In the rain, the garden is gloomy. The high walls and the over- arching branches and deep shade of the dark trees there cast everything into shadows. It is a shock, this first sight of it—more of a shock than it would have been if there had been bright sunlight and sharp, fluttering coins of light between the leaves of the trees. The shock, I suppose, comes because this is always how I think of the place: a dark, secretive, heavy place, gloomy and withdrawn, kept from the thick and dusty sunlight of the rest of the valley by tall walls and gates.
I push the gate open. The driveway, under a canopy of branches, is sprinkled now with wild grasses and weeds. In the borders, the rosemary and lavender that my mother planted have run to huge, unkempt masses, thick with fallen twigs and debris from the trees. The scent of them, and of wet fir needles and soil and bark, is heavy in the air, like molasses or yeast. I blink at the strength of it.
Don’t you remember these? she says. They’re rosemary. Here. Smell.
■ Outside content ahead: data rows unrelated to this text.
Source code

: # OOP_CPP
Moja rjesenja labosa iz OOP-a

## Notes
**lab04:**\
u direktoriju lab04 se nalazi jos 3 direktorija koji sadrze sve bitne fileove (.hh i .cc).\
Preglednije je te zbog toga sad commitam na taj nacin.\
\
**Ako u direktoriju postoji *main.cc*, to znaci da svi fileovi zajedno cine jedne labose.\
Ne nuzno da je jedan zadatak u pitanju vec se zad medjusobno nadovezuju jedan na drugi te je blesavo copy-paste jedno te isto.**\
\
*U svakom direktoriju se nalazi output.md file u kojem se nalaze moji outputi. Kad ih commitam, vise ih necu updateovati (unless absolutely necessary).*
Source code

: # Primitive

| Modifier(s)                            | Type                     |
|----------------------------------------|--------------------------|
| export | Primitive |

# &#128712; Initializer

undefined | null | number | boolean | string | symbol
It has rained in the night. Just before it becomes light—a thunderstorm. Everything seems to tremble as the thunder rolls up from the sea. There must be lightning too, but I don’t look. I lie awake in my room at the top of the house with my eyes tightly shut. Maybe I can fool the storm into passing me by. And eventually it does, and I hear it grumbling its way on up the coast. I stay awake until it is time to get up.
Thunderstorms scare me.
Coming outside after breakfast, I find my mother on her knees at the side of the house. She has a trowel in one hand, and she’s turning out small plants from a potting tray. She has spread an old sack on the ground to keep her knees dry, and it’s scattered with loose earth. In the border in front of her the soil has been cleared for a space on either side of her, and in the gap there are holes, dug neatly.
“I’m going to get them in while the ground’s wet,” she says, looking up at me. “It’s better for them that way.” She is a little out of breath.
“What are they?” I ask.
“Don’t you remember these? They’re rosemary. We took them as cuttings from the big bush at the bottom of the drive.”
My father has come round the side of the house now. He is wear- ing the clean, pale clothes he always seems to wear. Today they are: pale tan trousers, a white shirt with thin rusty-reddish lines running down it, and canvas-coloured braces over his shoulders. His shoes are a sandy colour, like his hair. “What’s Mummy doing, Alex?” he asks. He is smiling.